> [EXCERPTED PASSAGE]:
# Packrat Down!



## mrpaint (May 16, 2012)

So I went to sportsmans warehouse earlier today to pick up a new band for my marksman laserhawk, needless to say the trumark wrist rocket only cost $3 more than the band, so I ended up walking out with another slingshot....

After about half a dozen practice shots I took this guy out from 30 or so feet with a 3/8 steel ball. I am pretty proud, this is my first small animal kill with a SS.

mrpaint


----------



## rockslinger (Nov 16, 2010)

_Good shot man._
_That's a ground squirrel._


----------



## mrpaint (May 16, 2012)

rockslinger said:


> _Good shot man._
> _That's a ground squirrel._


I think you are right. Either way the lil bastaids are diggin holes in my yard and need to be eradicated lol


----------



## M.J (Nov 1, 2010)

Ugly little bugger!
Nice shot!


----------



## josephlys (May 4, 2010)

Awesome shot, good kill.


----------



## mrpaint (May 16, 2012)

M_J said:


> Awesome shot, good kill.


Thanks guys, he was one of the smaller ones, the larger ones are a little smarter and more skidish, but I should be posting more pics soon









Also im just about done with my first natural, its lookin good, just need to finish sanding and band it up, ill try and get a pic of that up in the next day or two.

Cheers,
Mrpaint


----------



## treefork (Feb 1, 2010)

Having fun!


----------



## Viper010 (Apr 21, 2012)

so how did he taste? lol


----------



## mrpaint (May 16, 2012)

Viper010 said:


> so how did he taste? lol


hahaha... im shooting them for pest control purposes, he was too small to eat even if I had wanted to.


----------



## Viper010 (Apr 21, 2012)

lol bro i knew that lookin at the pic, was just pokin a lil fun at ya

awesome shot though!


----------

> [RECORD EXCERPTS]:
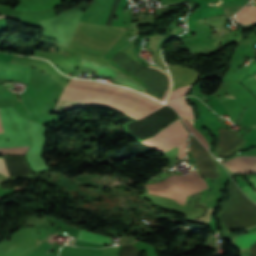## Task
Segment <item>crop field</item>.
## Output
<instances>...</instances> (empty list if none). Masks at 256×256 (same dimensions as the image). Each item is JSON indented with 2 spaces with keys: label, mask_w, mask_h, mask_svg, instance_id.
<instances>
[{
  "label": "crop field",
  "mask_w": 256,
  "mask_h": 256,
  "mask_svg": "<svg viewBox=\"0 0 256 256\" xmlns=\"http://www.w3.org/2000/svg\"><path fill=\"white\" fill-rule=\"evenodd\" d=\"M230 199L221 203L220 217L230 231L256 226V206L249 202L232 181L228 186Z\"/></svg>",
  "instance_id": "obj_2"
},
{
  "label": "crop field",
  "mask_w": 256,
  "mask_h": 256,
  "mask_svg": "<svg viewBox=\"0 0 256 256\" xmlns=\"http://www.w3.org/2000/svg\"><path fill=\"white\" fill-rule=\"evenodd\" d=\"M189 148L197 163L199 174L207 178H218V169L208 151L194 138L190 137Z\"/></svg>",
  "instance_id": "obj_5"
},
{
  "label": "crop field",
  "mask_w": 256,
  "mask_h": 256,
  "mask_svg": "<svg viewBox=\"0 0 256 256\" xmlns=\"http://www.w3.org/2000/svg\"><path fill=\"white\" fill-rule=\"evenodd\" d=\"M250 253L252 256H256V245L250 249Z\"/></svg>",
  "instance_id": "obj_19"
},
{
  "label": "crop field",
  "mask_w": 256,
  "mask_h": 256,
  "mask_svg": "<svg viewBox=\"0 0 256 256\" xmlns=\"http://www.w3.org/2000/svg\"><path fill=\"white\" fill-rule=\"evenodd\" d=\"M219 143L216 147V151L220 156H229L234 151L241 149L245 140L239 138L237 135L231 133L225 128L217 130Z\"/></svg>",
  "instance_id": "obj_7"
},
{
  "label": "crop field",
  "mask_w": 256,
  "mask_h": 256,
  "mask_svg": "<svg viewBox=\"0 0 256 256\" xmlns=\"http://www.w3.org/2000/svg\"><path fill=\"white\" fill-rule=\"evenodd\" d=\"M28 147L0 148V154H25Z\"/></svg>",
  "instance_id": "obj_15"
},
{
  "label": "crop field",
  "mask_w": 256,
  "mask_h": 256,
  "mask_svg": "<svg viewBox=\"0 0 256 256\" xmlns=\"http://www.w3.org/2000/svg\"><path fill=\"white\" fill-rule=\"evenodd\" d=\"M0 132H3V130H2V126H1V123H0Z\"/></svg>",
  "instance_id": "obj_20"
},
{
  "label": "crop field",
  "mask_w": 256,
  "mask_h": 256,
  "mask_svg": "<svg viewBox=\"0 0 256 256\" xmlns=\"http://www.w3.org/2000/svg\"><path fill=\"white\" fill-rule=\"evenodd\" d=\"M184 120V122L186 123V125L188 126V128L200 139V141L207 147L209 148L205 138L201 135V133L199 131H197L194 127H193V121L187 119V118H182Z\"/></svg>",
  "instance_id": "obj_14"
},
{
  "label": "crop field",
  "mask_w": 256,
  "mask_h": 256,
  "mask_svg": "<svg viewBox=\"0 0 256 256\" xmlns=\"http://www.w3.org/2000/svg\"><path fill=\"white\" fill-rule=\"evenodd\" d=\"M71 83H78V84H85V85H91V86H96V87H102V88H108V89H113V90H117V91H121V92H125V93H129L135 96H138L158 107H162L164 106V104L157 102L155 100H152L148 97H145L135 91H132L130 89H126V88H121V87H115V86H111V85H107V84H100L97 82H90V81H82V80H74L72 79L70 81ZM62 94H67V95H75V96H83V97H91V98H97V99H103V100H108V101H112V102H116L122 105H125L145 116L151 114L152 112H154L155 110L139 103L136 102L132 99L129 98H125L122 96H118V95H114V94H110V93H103V92H96V91H92V90H85V89H76V88H69L66 87L65 90L63 91ZM67 95H61L60 99L57 103V106L55 108V113L57 112H61V111H65V110H69V109H73L76 107H80L82 105H86V104H95V105H102V106H108V107H112L114 109H117L119 111H122L136 119H141L145 116L116 103H112V102H107V101H103V100H97V99H91V98H83V97H75V96H67Z\"/></svg>",
  "instance_id": "obj_1"
},
{
  "label": "crop field",
  "mask_w": 256,
  "mask_h": 256,
  "mask_svg": "<svg viewBox=\"0 0 256 256\" xmlns=\"http://www.w3.org/2000/svg\"><path fill=\"white\" fill-rule=\"evenodd\" d=\"M256 241V232L236 236L232 243L239 249L251 246Z\"/></svg>",
  "instance_id": "obj_11"
},
{
  "label": "crop field",
  "mask_w": 256,
  "mask_h": 256,
  "mask_svg": "<svg viewBox=\"0 0 256 256\" xmlns=\"http://www.w3.org/2000/svg\"><path fill=\"white\" fill-rule=\"evenodd\" d=\"M254 188H255V190H256V177L255 176H253V177H251V178H249L248 180H247ZM242 188V187H241ZM246 191H247V193L256 201V191L254 192L250 187H249V185H247V186H244L243 187ZM242 188V190L244 191V193L253 201V202H255L246 192H245V190ZM256 203V202H255Z\"/></svg>",
  "instance_id": "obj_13"
},
{
  "label": "crop field",
  "mask_w": 256,
  "mask_h": 256,
  "mask_svg": "<svg viewBox=\"0 0 256 256\" xmlns=\"http://www.w3.org/2000/svg\"><path fill=\"white\" fill-rule=\"evenodd\" d=\"M61 252L70 253L74 255H82V256H102V249L97 250V249L74 248L70 246H64ZM59 256H73V255L60 253Z\"/></svg>",
  "instance_id": "obj_10"
},
{
  "label": "crop field",
  "mask_w": 256,
  "mask_h": 256,
  "mask_svg": "<svg viewBox=\"0 0 256 256\" xmlns=\"http://www.w3.org/2000/svg\"><path fill=\"white\" fill-rule=\"evenodd\" d=\"M30 66L0 61V79H16L24 83L29 81Z\"/></svg>",
  "instance_id": "obj_8"
},
{
  "label": "crop field",
  "mask_w": 256,
  "mask_h": 256,
  "mask_svg": "<svg viewBox=\"0 0 256 256\" xmlns=\"http://www.w3.org/2000/svg\"><path fill=\"white\" fill-rule=\"evenodd\" d=\"M80 68L96 70L95 74H97V75H104V76L112 77V78L118 80L123 85L131 86V87L141 90L143 92L145 90V88L136 84L132 80L126 78L121 73H119L105 65H102L100 63L83 58L81 61V64H80Z\"/></svg>",
  "instance_id": "obj_6"
},
{
  "label": "crop field",
  "mask_w": 256,
  "mask_h": 256,
  "mask_svg": "<svg viewBox=\"0 0 256 256\" xmlns=\"http://www.w3.org/2000/svg\"><path fill=\"white\" fill-rule=\"evenodd\" d=\"M223 164L232 172L256 173V157L238 156Z\"/></svg>",
  "instance_id": "obj_9"
},
{
  "label": "crop field",
  "mask_w": 256,
  "mask_h": 256,
  "mask_svg": "<svg viewBox=\"0 0 256 256\" xmlns=\"http://www.w3.org/2000/svg\"><path fill=\"white\" fill-rule=\"evenodd\" d=\"M187 135V130L181 124L180 120L177 119L159 133L142 141V143L147 144L162 153L178 146V157L184 159Z\"/></svg>",
  "instance_id": "obj_4"
},
{
  "label": "crop field",
  "mask_w": 256,
  "mask_h": 256,
  "mask_svg": "<svg viewBox=\"0 0 256 256\" xmlns=\"http://www.w3.org/2000/svg\"><path fill=\"white\" fill-rule=\"evenodd\" d=\"M0 171L3 172L4 174H6V169H5L3 158H0Z\"/></svg>",
  "instance_id": "obj_18"
},
{
  "label": "crop field",
  "mask_w": 256,
  "mask_h": 256,
  "mask_svg": "<svg viewBox=\"0 0 256 256\" xmlns=\"http://www.w3.org/2000/svg\"><path fill=\"white\" fill-rule=\"evenodd\" d=\"M191 174L180 176L173 175L156 184L147 185L150 194L171 198L185 204V195L197 193L207 188V184L198 175L196 170Z\"/></svg>",
  "instance_id": "obj_3"
},
{
  "label": "crop field",
  "mask_w": 256,
  "mask_h": 256,
  "mask_svg": "<svg viewBox=\"0 0 256 256\" xmlns=\"http://www.w3.org/2000/svg\"><path fill=\"white\" fill-rule=\"evenodd\" d=\"M241 83L247 86L256 95V79L254 76L244 80Z\"/></svg>",
  "instance_id": "obj_16"
},
{
  "label": "crop field",
  "mask_w": 256,
  "mask_h": 256,
  "mask_svg": "<svg viewBox=\"0 0 256 256\" xmlns=\"http://www.w3.org/2000/svg\"><path fill=\"white\" fill-rule=\"evenodd\" d=\"M213 209L212 208H208V212L205 216L200 217L198 219H190L189 221H195V222H199V223H206L210 221V214L212 213Z\"/></svg>",
  "instance_id": "obj_17"
},
{
  "label": "crop field",
  "mask_w": 256,
  "mask_h": 256,
  "mask_svg": "<svg viewBox=\"0 0 256 256\" xmlns=\"http://www.w3.org/2000/svg\"><path fill=\"white\" fill-rule=\"evenodd\" d=\"M78 238L88 242L100 243V244H109V241H110V238L108 237L100 236V235L89 233L82 230L80 231Z\"/></svg>",
  "instance_id": "obj_12"
}]
</instances>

> [TASKS TO CARRY OUT]:
(A) Reproduce the part of the slingshot thread that opens with the words containing "Thanks guys, he" and closes with "day or two.".
(B) Copy out the rows from their start through the line containing "<instances>...</instances> (empty list", leaving the pictures out.
The rows are unrelated to the slingshot thread.

> [SOLUTION LIST]:
(A)
Thanks guys, he was one of the smaller ones, the larger ones are a little smarter and more skidish, but I should be posting more pics soon









Also im just about done with my first natural, its lookin good, just need to finish sanding and band it up, ill try and get a pic of that up in the next day or two.

(B)
## Task
Segment <item>crop field</item>.
## Output
<instances>...</instances> (empty list if none). Masks at 256×256 (same dimensions as the image). Each item is JSON indented with 2 spaces with keys: label, mask_w, mask_h, mask_svg, instance_id.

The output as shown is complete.